A steel base plate was devised and machined to support needles and locate them in a predefined position. When taking images of real-life needles in this dataset, a single needle was placed at a time using one particular groove. Three images from the top, side and back perspective were taken for one needle tip. There were 40 good needle samples and 35 defective samples with tip bending tested, 225 images in total.
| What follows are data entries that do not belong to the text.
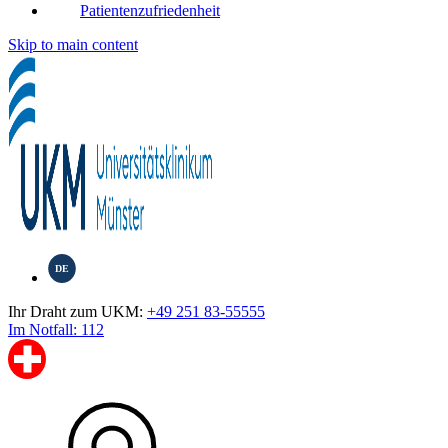
Patientenzufriedenheit
Skip to main content
DE
Ihr Draht zum UKM:
+49 251 83-55555
Im Notfall: 112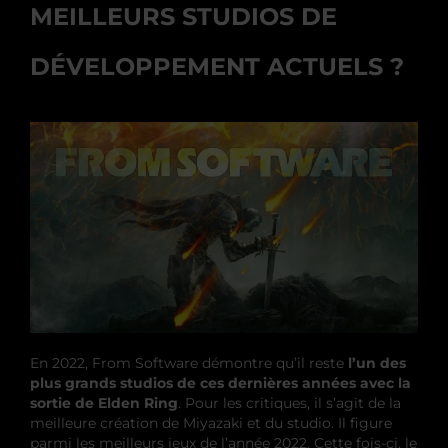
MEILLEURS STUDIOS DE
DÉVELOPPEMENT ACTUELS ?
En 2022, From Software démontre qu’il reste
l’un des
plus grands studios de ces dernières années avec la
sortie de Elden Ring
. Pour les critiques, il s’agit de la
meilleure création de Miyazaki et du studio. Il figure
parmi les meilleurs jeux de l’année 2022. Cette fois-ci, le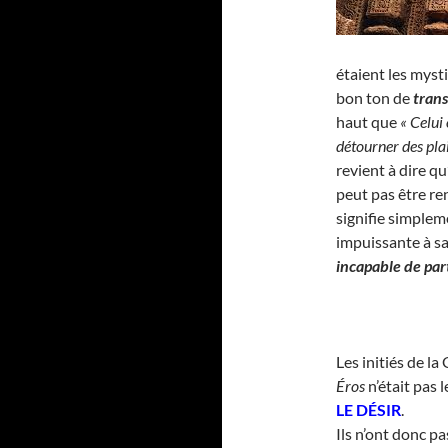
étaient les mysti
bon ton de
tran
haut que
« Celui
détourner des plai
revient à dire qu
peut pas être re
signifie simple
impuissante à sa
incapable de par
Les initiés de la
Éros
n’était pas 
LE DÉSIR
.
Ils n’ont donc p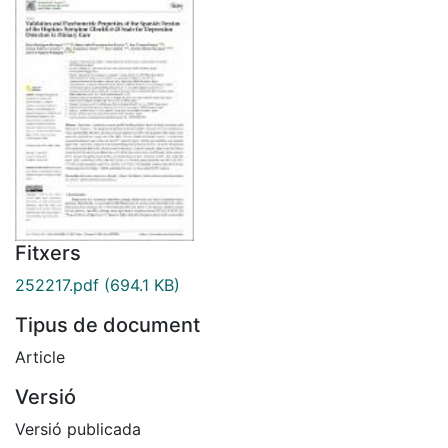
Fitxers
252217.pdf
(694.1 KB)
Tipus de document
Article
Versió
Versió publicada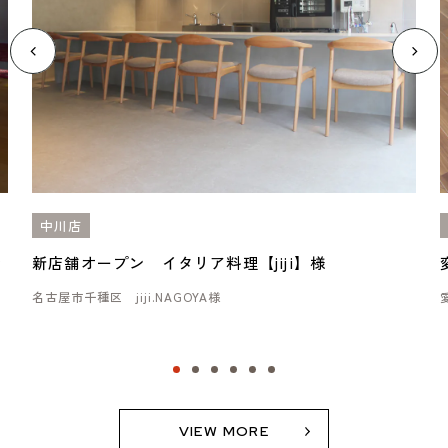
中川店
ァ
新店舗オープン イタリア料理【jiji】様
名古屋市千種区 jiji.NAGOYA様
VIEW MORE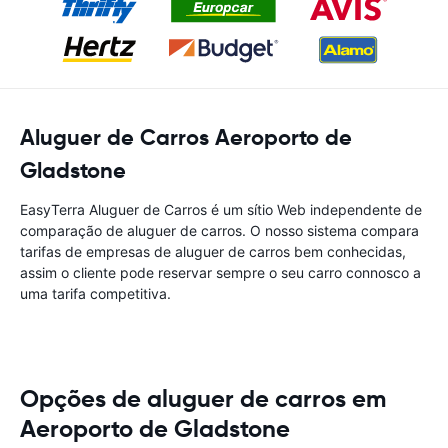
Aluguer de Carros Aeroporto de
Gladstone
EasyTerra Aluguer de Carros é um sítio Web independente de
comparação de aluguer de carros. O nosso sistema compara
tarifas de empresas de aluguer de carros bem conhecidas,
assim o cliente pode reservar sempre o seu carro connosco a
uma tarifa competitiva.
Opções de aluguer de carros em
Aeroporto de Gladstone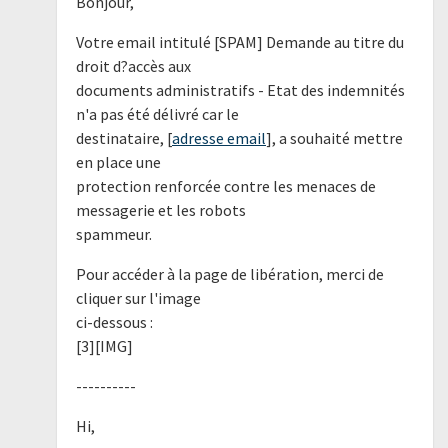
Bonjour,
Votre email intitulé [SPAM] Demande au titre du
droit d?accès aux
documents administratifs - Etat des indemnités
n'a pas été délivré car le
destinataire, [
adresse email
], a souhaité mettre
en place une
protection renforcée contre les menaces de
messagerie et les robots
spammeur.
Pour accéder à la page de libération, merci de
cliquer sur l'image
ci-dessous :
[3][IMG]
----------
Hi,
Five virtual images with variant bending degrees were selected as template candidates. Tip areas of the side view were cropped as the final templates. First, images of real-life needles were converted into grey-level images from (Red Green Blue) RGB colour images. Then the image edge features were calculated using horizontal and vertical intensity gradients. The purpose to detect image edges was to eliminate the effect of ambient lighting and only consider geometry shape and texture features. At the same time, five templates were also processed according to the same procedure. The final step calculated the correlation coefficients between the templates and the real-life images using the normalized cross-correlation method [52]. The highest value of the five templates indicated the closest similarity to that template, whose bending parameters determined the quality of the examined real-life needles. 36/40 good samples and 33/35 defective samples were correctly classified, the results of the preliminary experiment showed an overall accuracy of 92%.

4 Conclusion

This work provides a novel approach to estimate the quantitative standard of medical IVF needles to address the quality uncertainty problem in manufacturing. The absence of standardized quality criteria and the low defective product rate hamper the application of machine-assisted automation techniques to product quality control inspection in the advanced medical manufacturing. Another contribution of this work is the proposed procedure to automatically generate a large scale synthetic image dataset of qualified and defective products based on 3D CAD models, with anti-aliasing (by fully defined defective parameters) and minimal time and resource effort. In addition, the computer-generated images are rendered to a level that is industrially representative and photo-realistic, fully simulating the complex material appearance, illumination, reflection and environmental conditions. Overall, the quantitative quality criteria are estimated and obtained via OLR analysis on the constructed synthetic image dataset. In future work, deep/machine learning algorithms can be primitively evaluated for their capability to classify qualified and defective needle tips using this computer-generated image dataset. If a model performs well on this image dataset, it can be shortlisted in classifying real-life needles. In addition, a machine vision system will be developed to detect more types of defects on real-life IVF needle images.